Problem details >> Collect every line in the records below that contains the word "lines".

Supplied entries >>
.....
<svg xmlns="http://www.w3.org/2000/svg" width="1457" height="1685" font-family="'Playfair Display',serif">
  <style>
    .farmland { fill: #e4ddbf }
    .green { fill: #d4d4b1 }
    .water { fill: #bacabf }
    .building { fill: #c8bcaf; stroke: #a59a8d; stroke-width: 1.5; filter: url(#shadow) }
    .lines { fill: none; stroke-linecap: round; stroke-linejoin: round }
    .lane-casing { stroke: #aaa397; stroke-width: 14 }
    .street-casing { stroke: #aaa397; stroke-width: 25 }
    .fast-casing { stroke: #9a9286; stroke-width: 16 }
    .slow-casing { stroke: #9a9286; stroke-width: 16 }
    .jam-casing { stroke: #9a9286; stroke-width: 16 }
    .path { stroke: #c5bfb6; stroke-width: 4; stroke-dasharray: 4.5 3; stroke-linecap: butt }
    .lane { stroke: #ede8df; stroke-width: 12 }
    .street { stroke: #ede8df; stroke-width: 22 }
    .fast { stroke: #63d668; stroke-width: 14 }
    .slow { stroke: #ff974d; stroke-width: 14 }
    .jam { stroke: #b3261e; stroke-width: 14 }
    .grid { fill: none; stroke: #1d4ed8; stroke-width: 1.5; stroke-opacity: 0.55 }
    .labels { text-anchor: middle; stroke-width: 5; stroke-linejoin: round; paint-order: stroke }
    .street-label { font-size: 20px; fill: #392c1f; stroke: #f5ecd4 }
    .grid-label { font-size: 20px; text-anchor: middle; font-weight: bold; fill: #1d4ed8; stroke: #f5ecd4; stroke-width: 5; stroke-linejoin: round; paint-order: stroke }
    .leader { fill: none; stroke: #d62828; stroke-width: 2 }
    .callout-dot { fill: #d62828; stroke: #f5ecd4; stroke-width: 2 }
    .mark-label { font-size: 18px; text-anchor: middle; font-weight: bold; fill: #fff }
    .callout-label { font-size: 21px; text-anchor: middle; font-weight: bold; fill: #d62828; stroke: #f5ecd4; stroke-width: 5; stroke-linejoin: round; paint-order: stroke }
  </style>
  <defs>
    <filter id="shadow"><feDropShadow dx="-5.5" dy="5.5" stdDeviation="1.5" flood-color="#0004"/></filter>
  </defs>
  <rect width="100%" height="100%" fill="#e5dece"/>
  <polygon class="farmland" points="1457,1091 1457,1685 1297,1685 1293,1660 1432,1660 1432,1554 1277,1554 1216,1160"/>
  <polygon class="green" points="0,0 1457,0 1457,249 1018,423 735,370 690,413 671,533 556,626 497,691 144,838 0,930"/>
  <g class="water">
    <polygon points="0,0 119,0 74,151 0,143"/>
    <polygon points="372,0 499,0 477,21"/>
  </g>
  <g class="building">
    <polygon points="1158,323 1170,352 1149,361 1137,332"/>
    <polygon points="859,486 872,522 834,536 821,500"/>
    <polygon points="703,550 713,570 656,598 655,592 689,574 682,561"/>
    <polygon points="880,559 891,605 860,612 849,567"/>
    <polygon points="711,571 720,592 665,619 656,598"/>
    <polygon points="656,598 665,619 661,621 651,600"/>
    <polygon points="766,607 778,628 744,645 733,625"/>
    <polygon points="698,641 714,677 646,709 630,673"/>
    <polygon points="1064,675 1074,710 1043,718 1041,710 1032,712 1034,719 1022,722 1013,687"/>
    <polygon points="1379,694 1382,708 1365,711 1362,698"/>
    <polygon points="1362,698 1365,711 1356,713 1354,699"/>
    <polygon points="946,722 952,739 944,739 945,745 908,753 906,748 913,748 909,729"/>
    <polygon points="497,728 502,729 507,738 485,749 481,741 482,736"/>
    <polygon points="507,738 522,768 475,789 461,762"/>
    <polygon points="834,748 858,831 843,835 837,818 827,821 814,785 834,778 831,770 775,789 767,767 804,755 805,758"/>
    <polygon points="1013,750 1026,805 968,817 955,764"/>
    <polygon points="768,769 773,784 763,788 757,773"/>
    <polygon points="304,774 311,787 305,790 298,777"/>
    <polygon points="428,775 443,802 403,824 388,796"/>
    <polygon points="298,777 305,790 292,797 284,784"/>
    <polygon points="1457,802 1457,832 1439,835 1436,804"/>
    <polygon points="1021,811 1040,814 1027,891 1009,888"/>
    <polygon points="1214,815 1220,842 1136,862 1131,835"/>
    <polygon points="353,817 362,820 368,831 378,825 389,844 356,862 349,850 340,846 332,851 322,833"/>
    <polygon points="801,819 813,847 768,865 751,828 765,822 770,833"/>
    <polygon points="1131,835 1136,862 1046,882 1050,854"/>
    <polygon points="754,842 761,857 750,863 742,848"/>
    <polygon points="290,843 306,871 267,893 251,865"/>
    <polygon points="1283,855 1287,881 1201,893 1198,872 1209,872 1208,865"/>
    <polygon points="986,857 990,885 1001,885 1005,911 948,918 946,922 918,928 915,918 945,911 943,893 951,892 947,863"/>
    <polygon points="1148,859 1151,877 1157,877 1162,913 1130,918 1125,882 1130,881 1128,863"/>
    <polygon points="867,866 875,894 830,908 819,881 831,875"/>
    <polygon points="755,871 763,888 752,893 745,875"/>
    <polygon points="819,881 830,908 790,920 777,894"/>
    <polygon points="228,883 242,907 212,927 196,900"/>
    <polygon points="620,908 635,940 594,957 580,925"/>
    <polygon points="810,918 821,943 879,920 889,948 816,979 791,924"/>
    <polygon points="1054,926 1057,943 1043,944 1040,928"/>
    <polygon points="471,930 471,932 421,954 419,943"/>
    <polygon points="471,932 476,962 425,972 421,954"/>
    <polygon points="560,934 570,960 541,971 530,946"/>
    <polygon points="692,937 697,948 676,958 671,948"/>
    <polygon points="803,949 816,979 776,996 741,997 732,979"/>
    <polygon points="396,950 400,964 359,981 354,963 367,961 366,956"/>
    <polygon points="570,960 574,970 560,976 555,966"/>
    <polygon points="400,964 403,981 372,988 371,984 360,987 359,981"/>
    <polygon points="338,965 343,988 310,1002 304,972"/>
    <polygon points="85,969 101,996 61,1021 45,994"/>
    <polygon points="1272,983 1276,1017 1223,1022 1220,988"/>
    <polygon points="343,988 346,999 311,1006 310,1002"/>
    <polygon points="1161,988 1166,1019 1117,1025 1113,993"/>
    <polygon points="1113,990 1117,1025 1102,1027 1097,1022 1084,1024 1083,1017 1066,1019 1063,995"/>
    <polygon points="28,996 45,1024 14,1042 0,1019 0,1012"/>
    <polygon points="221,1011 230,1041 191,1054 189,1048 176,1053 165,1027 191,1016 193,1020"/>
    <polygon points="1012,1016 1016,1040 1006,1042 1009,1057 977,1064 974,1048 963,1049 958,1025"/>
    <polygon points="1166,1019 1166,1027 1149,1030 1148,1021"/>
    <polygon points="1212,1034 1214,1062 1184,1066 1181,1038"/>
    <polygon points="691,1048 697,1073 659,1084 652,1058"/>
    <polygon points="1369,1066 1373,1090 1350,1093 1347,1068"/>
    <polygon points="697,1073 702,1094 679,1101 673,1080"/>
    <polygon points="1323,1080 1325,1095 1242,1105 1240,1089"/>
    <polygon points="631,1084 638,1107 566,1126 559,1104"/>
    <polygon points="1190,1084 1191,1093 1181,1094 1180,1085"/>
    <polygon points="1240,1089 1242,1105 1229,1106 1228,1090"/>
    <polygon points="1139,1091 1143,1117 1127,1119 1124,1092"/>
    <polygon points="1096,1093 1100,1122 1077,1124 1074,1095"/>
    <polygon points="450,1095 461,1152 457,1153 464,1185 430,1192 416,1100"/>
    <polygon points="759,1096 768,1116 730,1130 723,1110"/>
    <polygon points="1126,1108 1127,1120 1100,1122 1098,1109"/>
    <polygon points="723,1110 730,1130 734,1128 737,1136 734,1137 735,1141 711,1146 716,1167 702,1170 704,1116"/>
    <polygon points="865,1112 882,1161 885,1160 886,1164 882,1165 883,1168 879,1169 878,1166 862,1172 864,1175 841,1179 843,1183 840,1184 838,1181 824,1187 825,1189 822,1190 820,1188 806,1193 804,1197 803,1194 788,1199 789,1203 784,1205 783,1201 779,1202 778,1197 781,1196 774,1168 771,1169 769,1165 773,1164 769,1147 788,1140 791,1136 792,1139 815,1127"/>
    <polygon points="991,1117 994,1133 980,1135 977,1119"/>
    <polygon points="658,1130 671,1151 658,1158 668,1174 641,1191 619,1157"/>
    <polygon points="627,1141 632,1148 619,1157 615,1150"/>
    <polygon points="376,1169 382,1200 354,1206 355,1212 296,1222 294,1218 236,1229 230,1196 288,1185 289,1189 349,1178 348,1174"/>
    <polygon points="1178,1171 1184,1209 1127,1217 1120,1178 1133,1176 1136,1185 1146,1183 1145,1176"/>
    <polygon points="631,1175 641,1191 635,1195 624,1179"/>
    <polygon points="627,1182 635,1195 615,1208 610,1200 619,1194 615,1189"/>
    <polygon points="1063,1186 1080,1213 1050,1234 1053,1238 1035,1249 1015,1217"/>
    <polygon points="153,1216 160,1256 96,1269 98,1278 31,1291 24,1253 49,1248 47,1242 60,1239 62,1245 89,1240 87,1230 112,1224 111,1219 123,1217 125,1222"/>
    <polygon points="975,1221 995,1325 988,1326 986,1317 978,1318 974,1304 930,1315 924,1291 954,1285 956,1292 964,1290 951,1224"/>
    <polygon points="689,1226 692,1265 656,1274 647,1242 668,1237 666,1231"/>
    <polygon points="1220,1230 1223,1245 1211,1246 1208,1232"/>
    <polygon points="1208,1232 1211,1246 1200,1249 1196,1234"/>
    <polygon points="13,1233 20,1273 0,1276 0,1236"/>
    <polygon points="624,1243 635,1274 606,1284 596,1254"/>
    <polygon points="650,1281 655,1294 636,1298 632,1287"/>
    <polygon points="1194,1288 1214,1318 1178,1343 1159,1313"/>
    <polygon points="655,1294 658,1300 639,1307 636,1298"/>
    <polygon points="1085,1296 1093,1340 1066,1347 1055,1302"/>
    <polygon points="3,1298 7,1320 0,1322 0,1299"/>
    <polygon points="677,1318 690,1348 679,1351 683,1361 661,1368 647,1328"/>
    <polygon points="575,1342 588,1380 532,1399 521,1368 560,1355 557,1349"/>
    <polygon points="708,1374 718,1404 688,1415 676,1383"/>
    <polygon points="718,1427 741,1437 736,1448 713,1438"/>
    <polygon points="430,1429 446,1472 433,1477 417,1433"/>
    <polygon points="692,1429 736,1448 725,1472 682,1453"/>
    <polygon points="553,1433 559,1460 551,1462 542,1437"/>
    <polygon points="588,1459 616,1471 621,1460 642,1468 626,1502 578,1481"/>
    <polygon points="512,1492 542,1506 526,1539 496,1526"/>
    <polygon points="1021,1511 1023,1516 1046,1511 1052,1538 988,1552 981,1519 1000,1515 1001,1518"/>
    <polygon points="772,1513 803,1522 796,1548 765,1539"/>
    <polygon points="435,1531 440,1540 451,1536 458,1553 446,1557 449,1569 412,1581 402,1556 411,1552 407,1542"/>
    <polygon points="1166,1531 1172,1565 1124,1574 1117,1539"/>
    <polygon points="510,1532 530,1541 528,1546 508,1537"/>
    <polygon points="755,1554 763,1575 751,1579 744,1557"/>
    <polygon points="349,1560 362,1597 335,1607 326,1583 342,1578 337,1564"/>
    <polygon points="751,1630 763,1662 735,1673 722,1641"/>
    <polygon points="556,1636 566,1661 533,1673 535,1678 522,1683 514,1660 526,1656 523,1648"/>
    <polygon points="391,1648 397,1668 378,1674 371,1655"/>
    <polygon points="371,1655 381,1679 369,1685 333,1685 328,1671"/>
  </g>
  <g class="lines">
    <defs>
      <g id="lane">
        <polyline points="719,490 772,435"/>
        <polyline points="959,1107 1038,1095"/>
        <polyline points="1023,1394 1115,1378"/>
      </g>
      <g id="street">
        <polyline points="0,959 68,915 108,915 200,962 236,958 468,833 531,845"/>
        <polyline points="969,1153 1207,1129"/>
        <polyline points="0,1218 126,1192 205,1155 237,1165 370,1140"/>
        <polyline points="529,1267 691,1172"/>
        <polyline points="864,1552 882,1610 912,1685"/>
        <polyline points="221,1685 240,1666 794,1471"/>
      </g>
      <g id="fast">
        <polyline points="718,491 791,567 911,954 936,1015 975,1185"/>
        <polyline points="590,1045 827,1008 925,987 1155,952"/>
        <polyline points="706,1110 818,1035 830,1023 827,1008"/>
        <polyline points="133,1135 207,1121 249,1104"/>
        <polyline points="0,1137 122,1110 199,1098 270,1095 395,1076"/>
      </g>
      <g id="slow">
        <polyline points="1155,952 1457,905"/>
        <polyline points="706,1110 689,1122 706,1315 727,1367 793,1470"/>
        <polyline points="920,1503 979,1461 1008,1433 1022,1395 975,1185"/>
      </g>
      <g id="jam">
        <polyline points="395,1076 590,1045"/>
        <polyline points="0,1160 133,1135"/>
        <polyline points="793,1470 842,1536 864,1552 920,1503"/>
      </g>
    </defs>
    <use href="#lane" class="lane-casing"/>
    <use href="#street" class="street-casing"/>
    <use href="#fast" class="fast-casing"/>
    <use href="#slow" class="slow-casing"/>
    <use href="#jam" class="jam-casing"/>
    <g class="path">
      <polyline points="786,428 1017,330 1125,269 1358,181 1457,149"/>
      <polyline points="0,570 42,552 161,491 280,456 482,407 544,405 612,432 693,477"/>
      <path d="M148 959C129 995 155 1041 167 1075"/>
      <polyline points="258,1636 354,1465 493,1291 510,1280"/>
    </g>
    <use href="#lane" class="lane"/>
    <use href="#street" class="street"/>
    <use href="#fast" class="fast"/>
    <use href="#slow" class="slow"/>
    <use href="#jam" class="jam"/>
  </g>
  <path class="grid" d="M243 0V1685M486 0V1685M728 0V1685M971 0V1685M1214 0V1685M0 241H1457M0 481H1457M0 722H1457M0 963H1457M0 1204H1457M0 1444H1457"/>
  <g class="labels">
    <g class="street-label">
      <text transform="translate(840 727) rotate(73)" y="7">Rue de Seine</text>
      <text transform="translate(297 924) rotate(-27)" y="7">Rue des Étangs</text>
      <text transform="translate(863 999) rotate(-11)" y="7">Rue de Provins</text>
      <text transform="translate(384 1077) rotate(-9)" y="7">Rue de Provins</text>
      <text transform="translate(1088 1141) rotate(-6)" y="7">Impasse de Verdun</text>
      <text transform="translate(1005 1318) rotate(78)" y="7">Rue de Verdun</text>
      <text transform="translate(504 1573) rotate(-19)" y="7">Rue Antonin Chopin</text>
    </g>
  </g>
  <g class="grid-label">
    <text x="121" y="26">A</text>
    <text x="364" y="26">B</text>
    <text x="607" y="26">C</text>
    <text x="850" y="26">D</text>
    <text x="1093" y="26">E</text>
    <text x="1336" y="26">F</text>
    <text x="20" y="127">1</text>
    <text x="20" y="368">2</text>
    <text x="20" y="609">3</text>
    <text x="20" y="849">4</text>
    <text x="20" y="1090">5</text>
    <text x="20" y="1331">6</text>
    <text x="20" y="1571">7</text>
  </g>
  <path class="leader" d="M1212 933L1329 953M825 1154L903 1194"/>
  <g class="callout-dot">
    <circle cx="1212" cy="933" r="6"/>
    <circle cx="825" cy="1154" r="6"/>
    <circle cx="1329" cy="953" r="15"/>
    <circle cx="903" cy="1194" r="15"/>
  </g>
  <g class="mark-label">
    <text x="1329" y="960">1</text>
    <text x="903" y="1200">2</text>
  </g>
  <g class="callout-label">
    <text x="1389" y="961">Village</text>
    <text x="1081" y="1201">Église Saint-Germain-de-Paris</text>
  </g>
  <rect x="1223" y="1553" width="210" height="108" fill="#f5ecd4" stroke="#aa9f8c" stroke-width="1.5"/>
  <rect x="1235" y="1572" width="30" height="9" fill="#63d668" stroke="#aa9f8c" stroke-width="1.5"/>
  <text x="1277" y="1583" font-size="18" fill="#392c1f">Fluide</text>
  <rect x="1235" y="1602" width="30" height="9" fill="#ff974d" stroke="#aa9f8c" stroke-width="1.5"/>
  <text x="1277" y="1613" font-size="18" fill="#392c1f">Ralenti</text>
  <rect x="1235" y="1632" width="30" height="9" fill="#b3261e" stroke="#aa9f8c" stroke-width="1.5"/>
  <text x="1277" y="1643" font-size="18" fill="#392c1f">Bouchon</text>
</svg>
.....
Solution to the exercise >>
    .lines { fill: none; stroke-linecap: round; stroke-linejoin: round }
  <g class="lines">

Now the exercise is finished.